Jesus Christ the Messiah: His Purpose
- Set Apart – His life had a purpose, an anointed purpose. From birth to death, He had a destiny – To redeem the world from their sins.
- Without Sin – The writer of Hebrews calls Jesus the Great High Priest. He is to make sacrifices for all, yet He, Himself, is without sin.
- To Minister to Others – As we read in both Luke 4 and Isaiah 61, Jesus came to bring the good news to all; someone is here to set the captive free. Physically, Emotionally, Spiritually.
- To Die – As Isaiah 53 unfolds, we witness the manner of death, Jesus Christ the Messiah must endure. What is greater is that He knew He was sent to die. Jesus accepted this willingly. Knowing that His sacrifice, the perfect sacrifice, was the only way to redeem the world.
- To be raised again – Both Isaiah 53 and Psalm 16 speak of His resurrection. Yes, indeed Jesus Christ the Messiah would die, but He would not remain in the grave.
- To be the Intercessor between humanity and God – Isaiah 53:12 says in its final words on the significance of the Messiah’s sacrifice, “He bore the sins of many, and makes intercession for the transgressors.” We will see how powerful that statement is within our final section.
Why Jesus Christ the Messiah matters:
There is one major significance to the name Messiah that most do not realize.
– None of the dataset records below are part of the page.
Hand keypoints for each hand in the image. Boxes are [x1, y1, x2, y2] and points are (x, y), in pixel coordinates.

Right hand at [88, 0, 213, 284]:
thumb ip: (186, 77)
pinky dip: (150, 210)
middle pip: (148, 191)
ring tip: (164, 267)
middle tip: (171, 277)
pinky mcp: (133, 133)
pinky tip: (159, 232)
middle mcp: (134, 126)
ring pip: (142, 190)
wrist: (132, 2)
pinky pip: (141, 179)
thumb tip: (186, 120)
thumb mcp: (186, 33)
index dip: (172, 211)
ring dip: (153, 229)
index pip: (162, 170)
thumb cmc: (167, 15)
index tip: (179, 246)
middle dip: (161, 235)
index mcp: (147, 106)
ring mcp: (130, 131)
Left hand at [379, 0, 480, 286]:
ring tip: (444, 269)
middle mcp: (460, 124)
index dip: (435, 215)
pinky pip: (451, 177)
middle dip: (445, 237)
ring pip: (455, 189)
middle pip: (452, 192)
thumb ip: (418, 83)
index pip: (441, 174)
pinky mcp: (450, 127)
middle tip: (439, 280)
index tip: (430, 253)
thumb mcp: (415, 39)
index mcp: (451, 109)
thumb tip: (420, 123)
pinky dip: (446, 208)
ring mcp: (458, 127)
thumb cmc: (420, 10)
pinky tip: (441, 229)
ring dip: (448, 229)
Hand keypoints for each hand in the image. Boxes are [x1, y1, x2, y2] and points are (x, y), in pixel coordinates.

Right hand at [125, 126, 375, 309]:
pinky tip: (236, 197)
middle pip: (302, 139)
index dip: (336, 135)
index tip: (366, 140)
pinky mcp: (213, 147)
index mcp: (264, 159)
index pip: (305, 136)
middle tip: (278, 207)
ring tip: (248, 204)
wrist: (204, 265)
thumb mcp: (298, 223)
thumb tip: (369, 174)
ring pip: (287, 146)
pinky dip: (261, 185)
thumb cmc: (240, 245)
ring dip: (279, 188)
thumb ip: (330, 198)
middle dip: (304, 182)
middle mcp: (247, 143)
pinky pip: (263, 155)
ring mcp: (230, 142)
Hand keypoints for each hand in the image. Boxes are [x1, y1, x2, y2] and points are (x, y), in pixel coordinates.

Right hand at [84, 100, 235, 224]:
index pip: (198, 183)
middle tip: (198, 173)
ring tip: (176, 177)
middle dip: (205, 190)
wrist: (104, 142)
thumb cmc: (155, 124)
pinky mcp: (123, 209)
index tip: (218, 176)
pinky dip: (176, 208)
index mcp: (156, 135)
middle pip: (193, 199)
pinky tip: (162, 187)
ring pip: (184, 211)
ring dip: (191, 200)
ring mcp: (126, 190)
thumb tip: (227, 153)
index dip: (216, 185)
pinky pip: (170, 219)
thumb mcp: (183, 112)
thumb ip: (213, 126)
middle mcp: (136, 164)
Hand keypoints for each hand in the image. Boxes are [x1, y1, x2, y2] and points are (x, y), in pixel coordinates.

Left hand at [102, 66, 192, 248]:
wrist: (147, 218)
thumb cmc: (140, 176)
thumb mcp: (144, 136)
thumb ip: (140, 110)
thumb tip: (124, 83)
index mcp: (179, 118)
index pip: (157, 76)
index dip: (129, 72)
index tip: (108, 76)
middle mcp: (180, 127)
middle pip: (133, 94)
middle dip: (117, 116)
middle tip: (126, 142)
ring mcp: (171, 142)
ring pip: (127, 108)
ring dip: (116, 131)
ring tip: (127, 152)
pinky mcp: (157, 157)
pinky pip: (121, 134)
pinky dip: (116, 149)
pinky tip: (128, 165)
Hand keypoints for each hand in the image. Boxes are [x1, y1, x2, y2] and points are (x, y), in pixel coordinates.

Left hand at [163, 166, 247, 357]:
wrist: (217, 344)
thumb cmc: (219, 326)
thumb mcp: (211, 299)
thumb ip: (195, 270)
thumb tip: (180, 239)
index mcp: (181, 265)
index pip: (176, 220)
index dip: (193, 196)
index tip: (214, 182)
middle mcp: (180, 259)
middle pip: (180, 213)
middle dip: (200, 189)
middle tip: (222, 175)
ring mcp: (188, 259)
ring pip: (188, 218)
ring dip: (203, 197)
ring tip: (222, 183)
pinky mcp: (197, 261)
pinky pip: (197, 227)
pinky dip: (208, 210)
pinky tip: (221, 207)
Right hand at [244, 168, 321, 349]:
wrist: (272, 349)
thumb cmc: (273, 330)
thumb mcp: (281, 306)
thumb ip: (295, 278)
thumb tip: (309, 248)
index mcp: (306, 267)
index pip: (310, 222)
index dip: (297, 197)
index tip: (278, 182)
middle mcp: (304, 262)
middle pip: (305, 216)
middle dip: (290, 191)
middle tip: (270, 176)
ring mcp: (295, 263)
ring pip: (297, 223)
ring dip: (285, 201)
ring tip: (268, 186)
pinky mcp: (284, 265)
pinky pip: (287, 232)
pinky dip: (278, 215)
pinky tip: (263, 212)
And the confusion and separation come through language barriers. However, if you understand both Hebrew and Greek, then you will already know this fact.
Before we go on it is important to understand that Christ is NOT Jesus’ last name. It is a title. Much like the name Messiah is a title.
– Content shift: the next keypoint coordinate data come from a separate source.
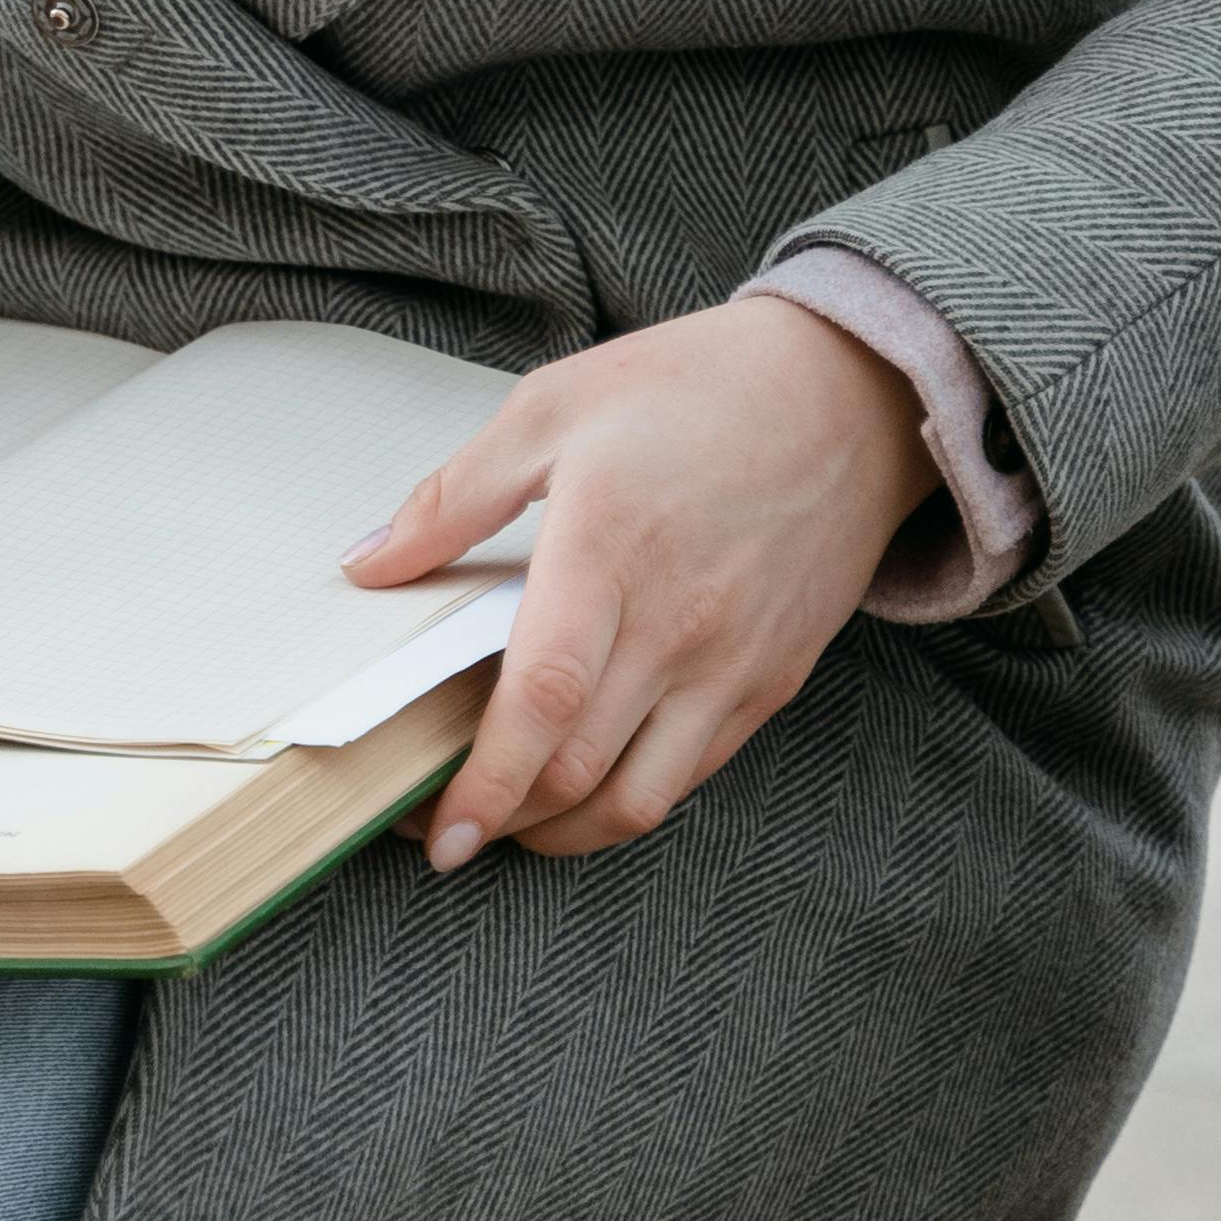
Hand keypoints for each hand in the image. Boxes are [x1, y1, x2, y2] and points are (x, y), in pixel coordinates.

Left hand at [344, 300, 934, 870]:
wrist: (851, 394)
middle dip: (497, 819)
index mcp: (609, 545)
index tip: (433, 828)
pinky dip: (626, 802)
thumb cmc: (698, 387)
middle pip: (575, 768)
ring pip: (635, 799)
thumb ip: (456, 494)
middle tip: (441, 825)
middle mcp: (676, 620)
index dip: (480, 781)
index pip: (538, 698)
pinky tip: (585, 786)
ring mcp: (731, 661)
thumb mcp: (556, 404)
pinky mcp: (771, 682)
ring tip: (508, 823)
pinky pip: (691, 776)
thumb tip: (370, 564)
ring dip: (559, 832)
Okay, here is the one thing most people do not realize. The name Christ derives from the Greek word, “Christos.” Care to guess what that roughly translates to in Hebrew? Yep, you guessed it, Christos in Greek is the equivalent of the Hebrew term Messiah. They are one and the same.
Scripture screams out the significance of Jesus Christ the Messiah. He came to seek and to save that which was lost (Luke 19:10), to save the world through his death (John 3:17), and to be the intercessor between man and God (Isaiah 53:12). This is echoed in Paul’s first letter to Timothy. “For there is one God, and one mediator between God and men, the man Jesus Christ.”
Jesus Christ the Messiah as the intercessor between man and God, has great significance behind it. First, let’s ask what does an intercessor do? An intercessor stands in on behalf of someone else. Jesus stands in place of you and me. He mediates our case of sin before God. Sin proclaims us guilty and worthy of death. BUT, as Romans 6:23 states, “For the wages of sin is death, but the gift of God is eternal life in Christ Jesus our Lord.”
Jesus Christ died for our sins. He now stands before God and shows Him the scars that proclaim us redeemed. As Isaiah 53:5 says, “and by His stripes, we are healed.”